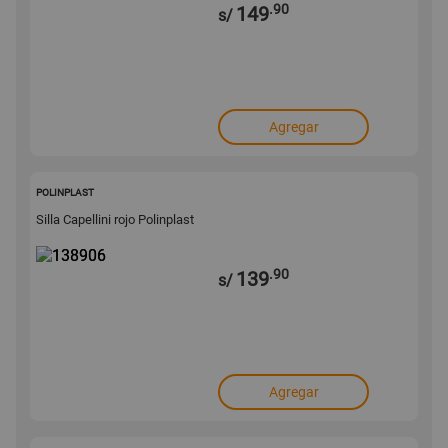
.90
149
s/
Agregar
138906
POLINPLAST
Silla Capellini rojo Polinplast
.90
139
s/
Agregar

_ _ _ _ _

> Exercise brief
Reproduce every line of the material above without changing anything, and leave the pictures out.

> Result of the exercise
.90
149
s/
Agregar
138906
POLINPLAST
Silla Capellini rojo Polinplast
.90
139
s/
Agregar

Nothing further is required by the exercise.